At this time of year, local cycle shops fill up with bikes that get seasonal surgery. Procedures range from $20 for basic work to several hundred dollars for an overhaul. Several places offer clinics where experienced technicians teach a basic course in bicycle maintenance.

Recently, I spent a morning watching Joe Hopkins, assistant store manager at REI in Timonium and avid cyclist, as he gave a bike a tuneup. Hopkins assured me that many of the procedures, such as cleaning and lubricating the chain, checking the tires and brakes, and tightening parts, could be done at home, by guys like me.

I believed him, mostly. In addition to knowing what he was doing, Hopkins possessed another advantage: He had a bike clamp. This is a device, found in many bike shops, that holds the bike in air with its wheels off the ground. When I work on a bike, I have to turn it upside down and let rest, precariously, on its seat. Usually, I push a chair up against the bike to secure it.

The bike Hopkins had in the shop was a Novara, about 10 years old. It was a road bike, he said, with 18 speeds, double chain rings and skinny tires -- a bike built for speed and distance. "It is the type of bike you will see flocks of guys riding along the roads in Greenspring Valley," Hopkins said.

The readiness procedures he was putting this bike through would, he said, hold true for any bike, whether for a kid, for a weekend plodder like me or for a racer.

The first of these steps was cleaning the chain and the sprockets. Hopkins applied a degreaser, a solution sold in most bicycle shops for about $10, to the chain. The degreaser can be applied directly to the chain and cleaned off with a rag. Hopkins, however, put his degreaser in a chain scrubber, a plastic device that bathed the chain with solvent as links of chain moved through. The degreaser Hopkins used had a citrus base and smelled a bit like lemons.

"The idea is to loosen the dirt and grime that has accumulated on the chain and the sprockets," he said. "Dirt and grime create friction which produces wear and tear on the components ... just like dirt in your car's motor oil."

Next, he cradled the slack part of the chain with a rag and slowly turned a pedal of the bicycle. As the chain moved through the rag, the rag grew dark with grime. He repeated this procedure several times, changing the position of the rag until virtually no grime appeared on it. To clean the rear sprocket, a toothy-looking device, he used a sprocket-cleaning brush. An old toothbrush also works, he said.

When Hopkins was satisfied that he had removed all of the grime, as well as all of the degreaser, he was ready for the next step, applying fresh lubricant to the dry chain.

The key word here, Hopkins said, is "lubricant," not "oil."

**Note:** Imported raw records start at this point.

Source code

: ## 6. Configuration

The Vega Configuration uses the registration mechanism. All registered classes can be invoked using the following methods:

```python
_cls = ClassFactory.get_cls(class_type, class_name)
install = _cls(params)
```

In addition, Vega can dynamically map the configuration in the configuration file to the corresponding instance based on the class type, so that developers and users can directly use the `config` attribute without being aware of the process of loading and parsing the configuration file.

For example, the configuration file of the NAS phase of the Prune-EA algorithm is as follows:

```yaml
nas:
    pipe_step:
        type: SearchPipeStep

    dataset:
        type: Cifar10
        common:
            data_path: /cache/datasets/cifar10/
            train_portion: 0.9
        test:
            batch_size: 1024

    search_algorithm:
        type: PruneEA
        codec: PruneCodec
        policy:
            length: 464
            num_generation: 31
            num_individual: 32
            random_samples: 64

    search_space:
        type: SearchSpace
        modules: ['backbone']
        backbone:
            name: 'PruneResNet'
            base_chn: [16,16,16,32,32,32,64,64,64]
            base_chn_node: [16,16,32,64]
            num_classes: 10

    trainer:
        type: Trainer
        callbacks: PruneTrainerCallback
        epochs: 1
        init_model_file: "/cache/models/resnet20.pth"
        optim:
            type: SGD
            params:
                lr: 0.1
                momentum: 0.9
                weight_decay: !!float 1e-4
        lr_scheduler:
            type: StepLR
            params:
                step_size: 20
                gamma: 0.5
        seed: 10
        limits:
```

"You do not use oil because it is a magnet for dirt and grime," he said. Instead, he applied a synthetic lubricant, one that had Teflon in it. Synthetic lubricants, which come in bottles and sprays, are sold in bicycle shops for about $5 to $10, he said.

Once the chain was cleaned and lubricated, Hopkins turned his attention to the gears and brakes. To check the gears, he simultaneously worked the gear shifter on the handlebars and watched as the derailleur moved the chain in and out of the series of cogs on the rear sprocket.

"You don't want any hiccups," he said. There were no problems with this bike's gears. If there were, he would have made adjustments by slightly turning the knob on the derailleur. The key here, he said, is that adjustments are extremely small. I doubted this was an adjustment I was ever going to attempt.

I had the same feeling a few moments later when Hopkins fine-tuned the brakes, turning a knob clockwise to tighten the brake's grip on the wheel rim and counterclockwise to loosen the grip. Again, Hopkins said, adjustments should be minimal. Again, I knew I probably wouldn't try to make them.

I would, however, make sure that the brakes worked. If you squeeze a brake lever and nothing happens, that means the steel brake cable that connects the lever to the brake has either come loose or needs to be replaced, Hopkins said.

Checking for loose parts was the next step. Hopkins removed the bike from the clamp. Holding the bike between his legs, he lifted it a few inches off the ground, then let it fall.

He listened for jangling sounds, an indication of a loose part. Hearing none, he picked up a multipurpose tool, sold at bike shops for $10 to $30, and set to work on the handlebars and seat.